=== Required action ===
A single number is required: how many lines in the records below contain "round".

=== Source records ===
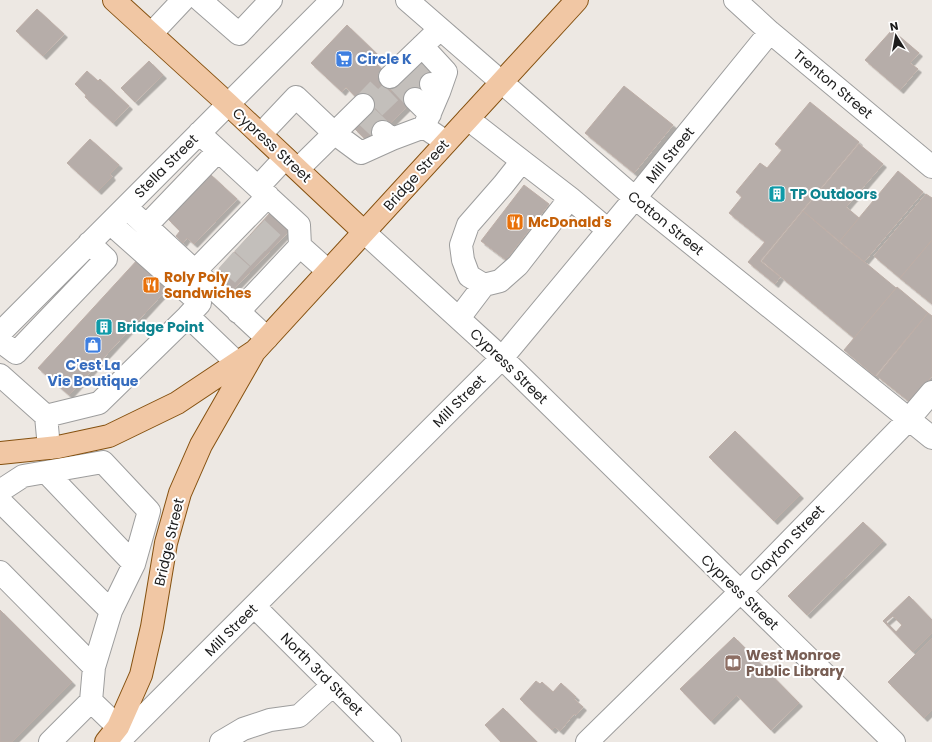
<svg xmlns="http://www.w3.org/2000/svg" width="932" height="742" font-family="Poppins,sans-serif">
<defs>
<filter id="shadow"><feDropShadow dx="3.5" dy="3.5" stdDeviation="0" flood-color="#0004"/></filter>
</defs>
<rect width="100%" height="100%" fill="#ede8e3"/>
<path fill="#b6ada9" stroke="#bdaea7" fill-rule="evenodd" filter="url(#shadow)" d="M37,9l27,25 -21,22 -27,-25z
M347,25l30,29 -5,5 25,26 -27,27 -24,-25 -4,5 -31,-29z
M892,30l27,23 -9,10 8,6 -18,21 -35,-30z
M425,56l17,16 -72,72 -16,-16z
M149,61l14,14 -28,27 -14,-14z
M87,71l11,10 2,-2 29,27 -16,17 -28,-26 1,-2 -11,-11z
M624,86l49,39 -39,48 -49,-40z
M810,102l49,40 -99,119 20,16 -5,7 -27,-22 17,-20 -36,-29 13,-16 -6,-5 24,-29 7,5 15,-18 -7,-6z
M90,139l29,26 -9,9 2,3 -14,14 -31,-28z
M859,144l24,20 -37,43 13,11 -20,24 -36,-31z
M898,171l25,21 -59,70 -25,-20z
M210,174l27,25 -43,45 -7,-6 -4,5 -7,-7 4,-5 -12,-12z
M524,185l25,19 -43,56 -25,-19z
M926,194l6,4v42l-32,38 -26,-22z
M803,211l93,77 -42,50 -92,-77z
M270,213l19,18 -60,63 -18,-16z
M932,240v64l-32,-26z
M139,258l31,28 -101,109 -31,-27z
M897,287l31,26 -53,63 -31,-26z
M928,313l4,3v60l-21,27 -34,-27z
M735,431l65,64 -26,26 -65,-64z
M863,522l20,19 -76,74 -19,-19z
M909,596l23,24v13l-19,19 -30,-31zM893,616l9,9 -6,7 -10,-10z
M0,610l72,72 -60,60h-12z
M734,637l65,66 -28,27 -34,-35 -26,26 -31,-32z
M932,638v72l-8,8 -36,-36z
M536,681l4,3 2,-2 11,10 8,-9 15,14 -2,2 9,8 -7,8 -2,-1 -14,17 -5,-4 -3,3 -32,-31z
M503,708l34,34h-36l-16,-17z"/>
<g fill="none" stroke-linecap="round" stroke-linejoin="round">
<path stroke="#c3bfbb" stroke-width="22" stroke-dasharray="22 11" stroke-linecap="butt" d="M415,67l16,17
M399,82l16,17
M375,92l23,24
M363,105l27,-28
M366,116l17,16
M257,228l18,17
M242,243l19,18
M226,260l19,17"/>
<g stroke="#9d9d9d" stroke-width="24">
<path id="minor" d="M200,0l39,34 32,-34
M407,0l228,198 297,240
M735,0l35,32 162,135
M151,34l32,-34
M422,46l24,26 -7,20
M390,77l50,-48
M415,99l15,15
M468,119l54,42 -19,24 -35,40 -7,20 2,15 6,16 15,9 16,-4 18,-16 52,-67
M424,127l15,-35 -8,-8
M383,132l9,7 32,-12 22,15
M199,133l100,92 1,21 28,25
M261,134l35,-37 38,36 27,20 31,-14
M522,161l48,37 38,32
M298,169l65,-64
M258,187l27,-29
M126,207l141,131
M110,223l90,80 -12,13
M146,226l72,-75
M364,232l138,126 392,384
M195,271l73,-75
M238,312l62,-66
M459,318l25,-33
M0,333l332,-333
M0,341l16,12 90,-94 -17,-16
M0,375l46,41 53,-13 89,-87 49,47
M46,416l3,32
M46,472l88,92
M0,491l23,-15 80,-14 46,49 -15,53 -23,47 -17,56 -3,34 -41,41
M0,501l111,110
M0,572l94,95
M254,606l136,136
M91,701l27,26
M118,742l384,-384 133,-160 135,-166
M221,742l22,-13 27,-9 29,-4 34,-31
M587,742l153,-150 169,-173 23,-27"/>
</g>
<g stroke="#855110" stroke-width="24">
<path id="major" d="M114,0l114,104 136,128
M0,453l58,-6 51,-11 68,-33 78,-52 322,-351
M106,742l12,-15 23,-52 11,-48 14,-84 14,-50 21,-48 52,-91"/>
</g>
<use href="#minor" stroke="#fff" stroke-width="22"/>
<use href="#major" stroke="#f1c7a4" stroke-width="22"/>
</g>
<defs>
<g id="supermarket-square" transform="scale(0.9)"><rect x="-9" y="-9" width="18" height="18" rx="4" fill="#3f7fe0" stroke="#fff"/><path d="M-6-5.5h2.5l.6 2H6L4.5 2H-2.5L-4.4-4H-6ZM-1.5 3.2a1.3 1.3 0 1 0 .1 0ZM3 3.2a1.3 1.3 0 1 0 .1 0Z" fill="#fff"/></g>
<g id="building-square" transform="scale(0.9)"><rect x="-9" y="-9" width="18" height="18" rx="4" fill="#0f9aa8" stroke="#fff"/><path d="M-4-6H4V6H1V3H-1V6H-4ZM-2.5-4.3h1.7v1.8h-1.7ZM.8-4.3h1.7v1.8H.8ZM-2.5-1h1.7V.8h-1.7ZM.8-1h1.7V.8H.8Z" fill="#fff"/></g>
<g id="restaurant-square" transform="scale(0.9)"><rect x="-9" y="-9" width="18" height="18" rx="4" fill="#e8710a" stroke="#fff"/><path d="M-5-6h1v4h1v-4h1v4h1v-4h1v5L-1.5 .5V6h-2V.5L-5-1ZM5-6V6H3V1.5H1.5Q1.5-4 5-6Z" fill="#fff"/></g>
<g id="shop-square" transform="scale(0.9)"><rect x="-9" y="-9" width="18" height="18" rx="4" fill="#3f7fe0" stroke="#fff"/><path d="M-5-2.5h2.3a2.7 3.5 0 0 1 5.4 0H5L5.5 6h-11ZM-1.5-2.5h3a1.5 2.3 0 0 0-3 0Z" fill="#fff"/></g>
<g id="library-square" transform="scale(0.9)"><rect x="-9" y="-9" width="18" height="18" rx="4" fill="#8d6e63" stroke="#fff"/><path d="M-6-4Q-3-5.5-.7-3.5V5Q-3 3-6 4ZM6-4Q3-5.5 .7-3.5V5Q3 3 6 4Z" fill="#fff"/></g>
</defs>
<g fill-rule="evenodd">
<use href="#supermarket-square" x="344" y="59"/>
<use href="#building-square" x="777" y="194"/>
<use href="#restaurant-square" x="515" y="222"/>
<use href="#restaurant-square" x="151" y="285"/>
<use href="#building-square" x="104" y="327"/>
<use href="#shop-square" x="93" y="345"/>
<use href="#library-square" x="733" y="663"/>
</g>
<g text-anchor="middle" stroke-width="4" stroke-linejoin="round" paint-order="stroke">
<g font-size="14" font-weight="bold" fill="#366cbe" stroke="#fff" text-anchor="start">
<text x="357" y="64">Circle K</text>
<text x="93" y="370" text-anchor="middle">C'est La<tspan x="93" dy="16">Vie Boutique</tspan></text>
</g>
<g font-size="14" fill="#1c1c1c" stroke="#fff">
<text transform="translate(833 84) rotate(40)" y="5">Trenton Street</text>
<text transform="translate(272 145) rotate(43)" y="5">Cypress Street</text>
<text transform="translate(670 155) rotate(-51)" y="5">Mill Street</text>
<text transform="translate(166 166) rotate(-45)" y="5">Stella Street</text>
<text transform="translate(416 175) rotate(-48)" y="5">Bridge Street</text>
<text transform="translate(666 223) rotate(39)" y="5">Cotton Street</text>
<text transform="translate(509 366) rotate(44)" y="5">Cypress Street</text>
<text transform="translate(459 401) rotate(-45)" y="5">Mill Street</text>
<text transform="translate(169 542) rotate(-77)" y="5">Bridge Street</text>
<text transform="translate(787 543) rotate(-46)" y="5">Clayton Street</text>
<text transform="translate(740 592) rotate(44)" y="5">Cypress Street</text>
<text transform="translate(231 630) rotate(-45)" y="5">Mill Street</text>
<text transform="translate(322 674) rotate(45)" y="5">North 3rd Street</text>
</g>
<g font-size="14" font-weight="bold" fill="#0d838f" stroke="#fff" text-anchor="start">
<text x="790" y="199">TP Outdoors</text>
<text x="117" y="332">Bridge Point</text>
</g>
<g font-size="14" font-weight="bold" fill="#c56008" stroke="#fff" text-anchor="start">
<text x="528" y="227">McDonald's</text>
<text x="164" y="282">Roly Poly<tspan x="164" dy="16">Sandwiches</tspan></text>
</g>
<g font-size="14" font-weight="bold" fill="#785e54" stroke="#fff" text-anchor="start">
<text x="746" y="660">West Monroe<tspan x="746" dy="16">Public Library</tspan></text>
</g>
</g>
<g transform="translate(896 36) rotate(349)" stroke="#ffffff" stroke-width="3" paint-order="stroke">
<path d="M0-3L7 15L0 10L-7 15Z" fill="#1c1c1c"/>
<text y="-6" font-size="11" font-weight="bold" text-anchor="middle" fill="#1c1c1c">N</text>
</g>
</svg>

=== Answer to this problem ===
2